Activity: Down to the last line, set down the material below exactly; skip the pictures.

Records provided:
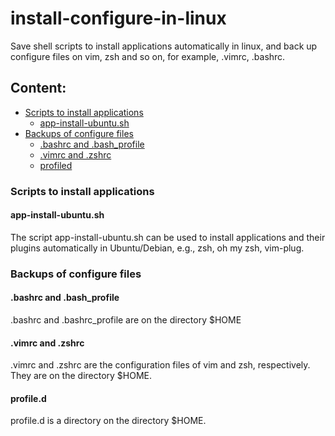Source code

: # install-configure-in-linux
Save shell scripts to install applications automatically in linux, and back up configure files on vim, zsh and so on, for example, .vimrc, .bashrc. 
## Content:
- [Scripts to install applications](#Scripts-to-install-applications)
  - [app-install-ubuntu.sh](#app-install-ubuntu.sh-1)
- [Backups of configure files](#Backups-of-configure-files)
  - [.bashrc and .bash_profile](#.bashrc-and-.bash_profile)
  - [.vimrc and .zshrc](#.vimrc-and-.zshrc)
  - [profiled](#profiled1)

### Scripts to install applications
#### app-install-ubuntu.sh
The script app-install-ubuntu.sh can be used to install applications and their plugins automatically in Ubuntu/Debian, e.g., zsh, oh my zsh, vim-plug.  

### Backups of configure files
#### .bashrc and .bash_profile
.bashrc and .bashrc_profile are on the directory $HOME
#### .vimrc and .zshrc
.vimrc and .zshrc are the configuration files of vim and zsh, respectively. They are on the directory $HOME.
#### profile.d
profile.d is a directory on the directory $HOME. 
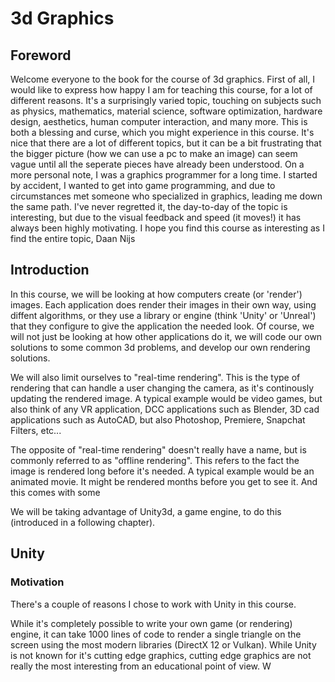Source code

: # 3d Graphics

## Foreword

Welcome everyone to the book for the course of 3d graphics. First of all, I would like to express how happy I am for teaching this course, for a lot of different reasons. It's a surprisingly varied topic, touching on subjects such as physics, mathematics, material science, software optimization, hardware design, aesthetics, human computer interaction, and many more. This is both a blessing and curse, which you might experience in this course. It's nice that there are a lot of different topics, but it can be a bit frustrating that the bigger picture (how we can use a pc to make an image) can seem vague until all the seperate pieces have already been understood.
On a more personal note, I was a graphics programmer for a long time. I started by accident, I wanted to get into game programming, and due to circumstances met someone who specialized in graphics, leading me down the same path. I've never regretted it, the day-to-day of the topic is interesting, but due to the visual feedback and speed (it moves!) it has always been highly motivating. 
I hope you find this course as interesting as I find the entire topic,
Daan Nijs

## Introduction

In this course, we will be looking at how computers create (or 'render') images. Each application does render their images in their own way, using diffent algorithms, or they use a library or engine (think 'Unity' or 'Unreal') that they configure to give the application the needed look.
Of course, we will not just be looking at how other applications do it, we will code our own solutions to some common 3d problems, and develop our own rendering solutions. 

We will also limit ourselves to "real-time rendering". This is the type of rendering that can handle a user changing the camera, as it's continously updating the rendered image. A typical example would be video games, but also think of any VR application, DCC applications such as Blender, 3D cad applications such as AutoCAD, but also Photoshop, Premiere, Snapchat Filters, etc...

The opposite of "real-time rendering" doesn't really have a name, but is commonly referred to as "offline rendering". This refers to the fact the image is rendered long before it's needed. A typical example would be an animated movie. It might be rendered months before you get to see it. And this comes with some 

We will be taking advantage of Unity3d, a game engine, to do this (introduced in a following chapter). 


## Unity

### Motivation

There's a couple of reasons I chose to work with Unity in this course.

While it's completely possible to write your own game (or rendering) engine, it can take 1000 lines of code to render a single triangle on the screen using the most modern libraries (DirectX 12 or Vulkan). 
While Unity is not known for it's cutting edge graphics, cutting edge graphics are not really the most interesting from an educational point of view. W  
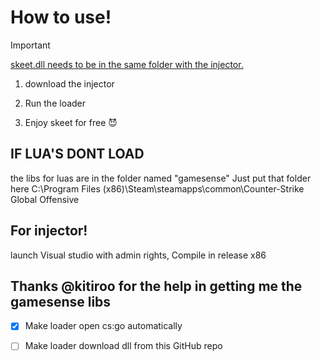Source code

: # How to use!

> [!IMPORTANT]
> <ins>skeet.dll needs to be in the same folder with the injector.</ins>

1. download the injector 

2. Run the loader 

3. Enjoy skeet for free 😈


## IF LUA'S DONT LOAD 
the libs for luas are in the folder named "gamesense" Just put that folder here   C:\Program Files (x86)\Steam\steamapps\common\Counter-Strike Global Offensive

## For injector!

launch Visual studio with admin rights, Compile in release x86

## Thanks @kitiroo for the help in getting me the gamesense libs 

- [X] Make loader open cs:go automatically
- [ ] Make loader download dll from this GitHub repo

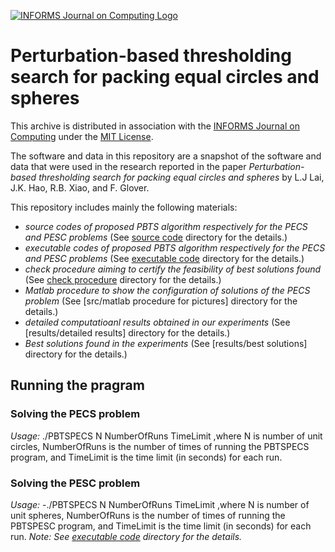 [![INFORMS Journal on Computing Logo](https://INFORMSJoC.github.io/logos/INFORMS_Journal_on_Computing_Header.jpg)](https://pubsonline.informs.org/journal/ijoc)

# Perturbation-based thresholding search for packing equal circles and spheres

This archive is distributed in association with the [INFORMS Journal on
Computing](https://pubsonline.informs.org/journal/ijoc) under the [MIT License](LICENSE).

The software and data in this repository are a snapshot of the software and data
that were used in the research reported in the paper _Perturbation-based thresholding search for packing equal circles and spheres_ by L.J Lai, J.K. Hao, R.B. Xiao, and F. Glover. 

This repository includes mainly the following materials: 
- _source codes of proposed PBTS algorithm respectively for the PECS and PESC problems_ (See [source code](src/source_code) directory for the details.)
- _executable codes of proposed PBTS algorithm respectively for the PECS and PESC problems_ (See [executable code](src/executable_code) directory for the details.)
- _check procedure aiming to certify the feasibility of best solutions found_ (See [check procedure](src/check_procedure) directory for the details.)
- _Matlab procedure to show the configuration of solutions of the PECS problem_ (See [src/matlab procedure for pictures] directory for the details.)
- _detailed computatioanl results obtained in our experiments_ (See [results/detailed results] directory for the details.)
- _Best solutions found in the experiments_ (See [results/best solutions] directory for the details.)

## Running the pragram

 ### Solving the PECS problem 
_Usage:_ 
./PBTSPECS   N   NumberOfRuns  TimeLimit
,where N is number of unit circles, NumberOfRuns is the number of times of running the PBTSPECS program, and TimeLimit is the time limit (in seconds) for each run. 
 ### Solving the PESC problem
_Usage:_ 
-./PBTSPECS   N   NumberOfRuns  TimeLimit
,where N is number of unit spheres, NumberOfRuns is the number of times of running the PBTSPESC program, and TimeLimit is the time limit (in seconds) for each run. 
_Note: See [executable code](src/executable_code) directory for the details._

Result of this exercise:
Source code

: # install-configure-in-linux
Save shell scripts to install applications automatically in linux, and back up configure files on vim, zsh and so on, for example, .vimrc, .bashrc. 
## Content:
- [Scripts to install applications](#Scripts-to-install-applications)
  - [app-install-ubuntu.sh](#app-install-ubuntu.sh-1)
- [Backups of configure files](#Backups-of-configure-files)
  - [.bashrc and .bash_profile](#.bashrc-and-.bash_profile)
  - [.vimrc and .zshrc](#.vimrc-and-.zshrc)
  - [profiled](#profiled1)

### Scripts to install applications
#### app-install-ubuntu.sh
The script app-install-ubuntu.sh can be used to install applications and their plugins automatically in Ubuntu/Debian, e.g., zsh, oh my zsh, vim-plug.  

### Backups of configure files
#### .bashrc and .bash_profile
.bashrc and .bashrc_profile are on the directory $HOME
#### .vimrc and .zshrc
.vimrc and .zshrc are the configuration files of vim and zsh, respectively. They are on the directory $HOME.
#### profile.d
profile.d is a directory on the directory $HOME. 
Source code

: # 3d Graphics

## Foreword

Welcome everyone to the book for the course of 3d graphics. First of all, I would like to express how happy I am for teaching this course, for a lot of different reasons. It's a surprisingly varied topic, touching on subjects such as physics, mathematics, material science, software optimization, hardware design, aesthetics, human computer interaction, and many more. This is both a blessing and curse, which you might experience in this course. It's nice that there are a lot of different topics, but it can be a bit frustrating that the bigger picture (how we can use a pc to make an image) can seem vague until all the seperate pieces have already been understood.
On a more personal note, I was a graphics programmer for a long time. I started by accident, I wanted to get into game programming, and due to circumstances met someone who specialized in graphics, leading me down the same path. I've never regretted it, the day-to-day of the topic is interesting, but due to the visual feedback and speed (it moves!) it has always been highly motivating. 
I hope you find this course as interesting as I find the entire topic,
Daan Nijs

## Introduction

In this course, we will be looking at how computers create (or 'render') images. Each application does render their images in their own way, using diffent algorithms, or they use a library or engine (think 'Unity' or 'Unreal') that they configure to give the application the needed look.
Of course, we will not just be looking at how other applications do it, we will code our own solutions to some common 3d problems, and develop our own rendering solutions. 

We will also limit ourselves to "real-time rendering". This is the type of rendering that can handle a user changing the camera, as it's continously updating the rendered image. A typical example would be video games, but also think of any VR application, DCC applications such as Blender, 3D cad applications such as AutoCAD, but also Photoshop, Premiere, Snapchat Filters, etc...

The opposite of "real-time rendering" doesn't really have a name, but is commonly referred to as "offline rendering". This refers to the fact the image is rendered long before it's needed. A typical example would be an animated movie. It might be rendered months before you get to see it. And this comes with some 

We will be taking advantage of Unity3d, a game engine, to do this (introduced in a following chapter). 


## Unity

### Motivation

There's a couple of reasons I chose to work with Unity in this course.

While it's completely possible to write your own game (or rendering) engine, it can take 1000 lines of code to render a single triangle on the screen using the most modern libraries (DirectX 12 or Vulkan). 
While Unity is not known for it's cutting edge graphics, cutting edge graphics are not really the most interesting from an educational point of view. W  
Source code

: # How to use!

> [!IMPORTANT]
> <ins>skeet.dll needs to be in the same folder with the injector.</ins>

1. download the injector 

2. Run the loader 

3. Enjoy skeet for free 😈


## IF LUA'S DONT LOAD 
the libs for luas are in the folder named "gamesense" Just put that folder here   C:\Program Files (x86)\Steam\steamapps\common\Counter-Strike Global Offensive

## For injector!

launch Visual studio with admin rights, Compile in release x86

## Thanks @kitiroo for the help in getting me the gamesense libs 

- [X] Make loader open cs:go automatically
- [ ] Make loader download dll from this GitHub repo

 [![INFORMS Journal on Computing Logo](https://INFORMSJoC.github.io/logos/INFORMS_Journal_on_Computing_Header.jpg)](https://pubsonline.informs.org/journal/ijoc)

# Perturbation-based thresholding search for packing equal circles and spheres

This archive is distributed in association with the [INFORMS Journal on
Computing](https://pubsonline.informs.org/journal/ijoc) under the [MIT License](LICENSE).

The software and data in this repository are a snapshot of the software and data
that were used in the research reported in the paper _Perturbation-based thresholding search for packing equal circles and spheres_ by L.J Lai, J.K. Hao, R.B. Xiao, and F. Glover. 

This repository includes mainly the following materials: 
- _source codes of proposed PBTS algorithm respectively for the PECS and PESC problems_ (See [source code](src/source_code) directory for the details.)
- _executable codes of proposed PBTS algorithm respectively for the PECS and PESC problems_ (See [executable code](src/executable_code) directory for the details.)
- _check procedure aiming to certify the feasibility of best solutions found_ (See [check procedure](src/check_procedure) directory for the details.)
- _Matlab procedure to show the configuration of solutions of the PECS problem_ (See [src/matlab procedure for pictures] directory for the details.)
- _detailed computatioanl results obtained in our experiments_ (See [results/detailed results] directory for the details.)
- _Best solutions found in the experiments_ (See [results/best solutions] directory for the details.)

## Running the pragram

 ### Solving the PECS problem 
_Usage:_ 
./PBTSPECS   N   NumberOfRuns  TimeLimit
,where N is number of unit circles, NumberOfRuns is the number of times of running the PBTSPECS program, and TimeLimit is the time limit (in seconds) for each run. 
 ### Solving the PESC problem
_Usage:_ 
-./PBTSPECS   N   NumberOfRuns  TimeLimit
,where N is number of unit spheres, NumberOfRuns is the number of times of running the PBTSPESC program, and TimeLimit is the time limit (in seconds) for each run. 
_Note: See [executable code](src/executable_code) directory for the details._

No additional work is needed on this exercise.